PROBLEM 1:
Switch "Twitter" to "X" in the records, from the line holding "Les clients sondés ont indiqué qu'ils appré" through the end of the records, inclusive, and give those lines again with nothing else altered.

TEXT SECTION:
══════════════════════════════

Forum: Rails-core (closed, excessive spam) Getting back to the old story of Unicode support

A2b2f4ee23989dc68529baef9cbddcd6?d=identicon&s=25 Julian 'Julik' Tarkhanov (Guest)
on 2006-06-11 09:10
(Received via mailing list)
I ranted and I raved and I tried and failed :-)

Unfortunately, my proposal to wreak havoc in the String class proved
futile - it popped up bugs that I never seen before (among others CGI
escaping and ERB broke, the latter in a rather intricate way).
Outside of these two problems the solution worked on my applications
though (but I would not recommend using it in production by now as
all the implications become clear). Also the speed overhead proved
very substantial. However, after some more tweaks I have come to the
simple idea of having proxy access to the characters instead of
subclassing. Maybe this can be useful for ActiveSupport (it is going
to be able to address the more expensive routines only where
characters are involved, and when Matz finally comes up with a good
M17N engine - doh - it will be a matter of aliasing a method to self.

══════════════════════════════

SUPPLIED ENTRIES:

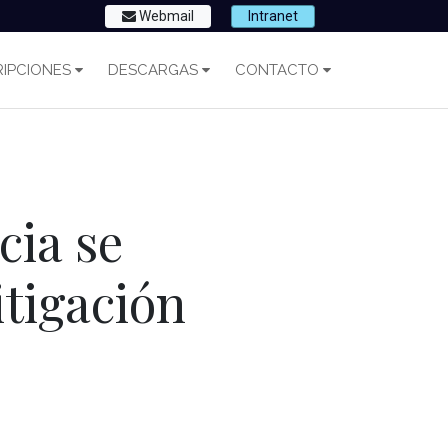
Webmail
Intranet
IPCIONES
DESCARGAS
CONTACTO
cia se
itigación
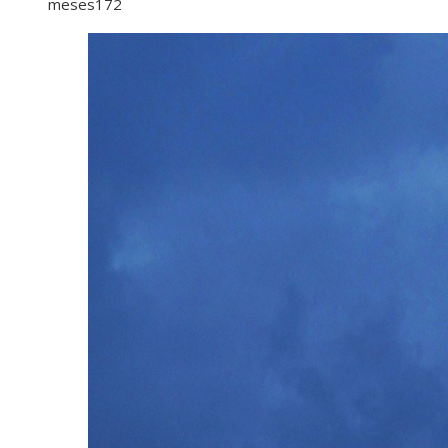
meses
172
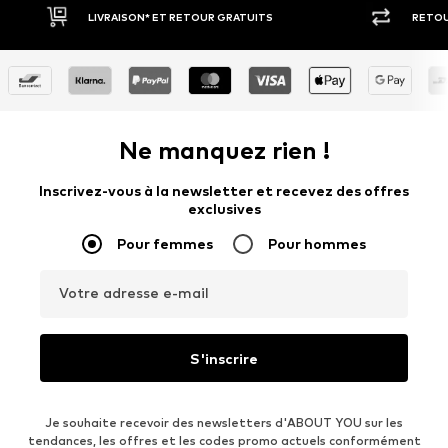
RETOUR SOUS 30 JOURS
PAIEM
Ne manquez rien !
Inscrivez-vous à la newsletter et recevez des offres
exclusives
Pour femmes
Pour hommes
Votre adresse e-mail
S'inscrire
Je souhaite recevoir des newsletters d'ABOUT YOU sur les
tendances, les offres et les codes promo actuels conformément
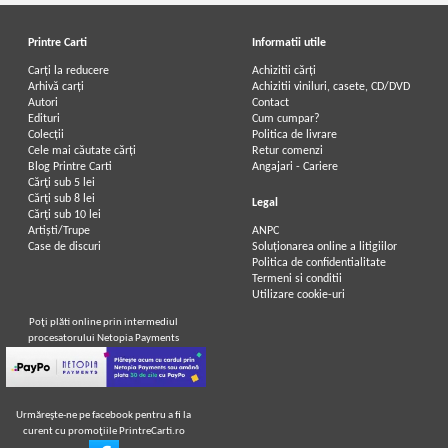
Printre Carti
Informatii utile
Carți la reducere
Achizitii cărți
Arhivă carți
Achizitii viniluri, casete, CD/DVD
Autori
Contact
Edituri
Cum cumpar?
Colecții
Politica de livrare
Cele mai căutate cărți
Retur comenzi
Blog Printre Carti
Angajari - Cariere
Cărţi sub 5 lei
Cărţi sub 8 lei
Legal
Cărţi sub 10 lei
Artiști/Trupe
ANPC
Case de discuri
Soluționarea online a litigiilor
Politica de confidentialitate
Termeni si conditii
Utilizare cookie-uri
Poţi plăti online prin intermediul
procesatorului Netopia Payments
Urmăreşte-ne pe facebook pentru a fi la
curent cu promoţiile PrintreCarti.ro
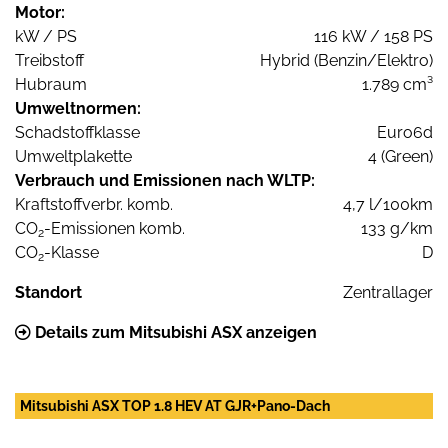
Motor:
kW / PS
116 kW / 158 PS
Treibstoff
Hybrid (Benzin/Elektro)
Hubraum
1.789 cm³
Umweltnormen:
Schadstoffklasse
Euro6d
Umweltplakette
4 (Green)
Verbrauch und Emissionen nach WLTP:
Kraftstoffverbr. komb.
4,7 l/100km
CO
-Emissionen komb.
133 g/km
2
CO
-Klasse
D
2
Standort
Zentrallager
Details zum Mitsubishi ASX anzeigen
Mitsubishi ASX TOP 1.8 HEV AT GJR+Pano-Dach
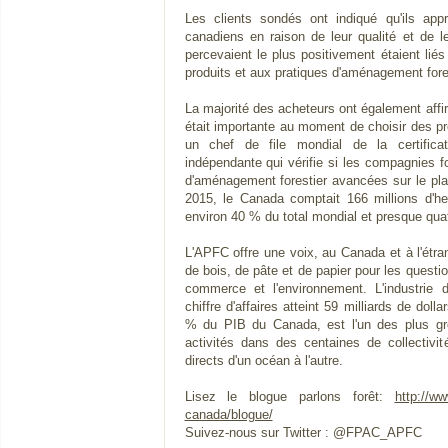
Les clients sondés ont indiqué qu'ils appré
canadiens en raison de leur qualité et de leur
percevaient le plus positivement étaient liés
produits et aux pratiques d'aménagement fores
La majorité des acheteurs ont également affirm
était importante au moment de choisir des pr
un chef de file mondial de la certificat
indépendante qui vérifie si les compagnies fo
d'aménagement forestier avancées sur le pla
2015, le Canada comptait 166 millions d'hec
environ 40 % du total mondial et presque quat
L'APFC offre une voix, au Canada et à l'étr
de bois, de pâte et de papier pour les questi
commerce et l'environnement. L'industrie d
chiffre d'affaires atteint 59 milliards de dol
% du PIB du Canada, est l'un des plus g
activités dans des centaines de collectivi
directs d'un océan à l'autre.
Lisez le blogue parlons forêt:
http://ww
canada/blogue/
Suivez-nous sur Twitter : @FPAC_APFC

══════════════════════════════

PROBLEM 2:
Using the forum post on Unicode support, decide whether each statement agrees with it: (a) The String class change caused CGI escaping and ERB to break. (b) The speed overhead of the change turned out to be small. (c) The author recommends using the solution in production now.

TASK ANSWER 1:
Les clients sondés ont indiqué qu'ils appré
canadiens en raison de leur qualité et de leur
percevaient le plus positivement étaient liés
produits et aux pratiques d'aménagement fores
La majorité des acheteurs ont également affirm
était importante au moment de choisir des pr
un chef de file mondial de la certificat
indépendante qui vérifie si les compagnies fo
d'aménagement forestier avancées sur le pla
2015, le Canada comptait 166 millions d'hec
environ 40 % du total mondial et presque quat
L'APFC offre une voix, au Canada et à l'étr
de bois, de pâte et de papier pour les questi
commerce et l'environnement. L'industrie d
chiffre d'affaires atteint 59 milliards de dol
% du PIB du Canada, est l'un des plus g
activités dans des centaines de collectivi
directs d'un océan à l'autre.
Lisez le blogue parlons forêt:
http://ww
canada/blogue/
Suivez-nous sur X : @FPAC_APFC

TASK ANSWER 2:
(a) Yes: "among others CGI escaping and ERB broke, the latter in a rather intricate way"
(b) No: "Also the speed overhead proved very substantial."
(c) No: "I would not recommend using it in production by now"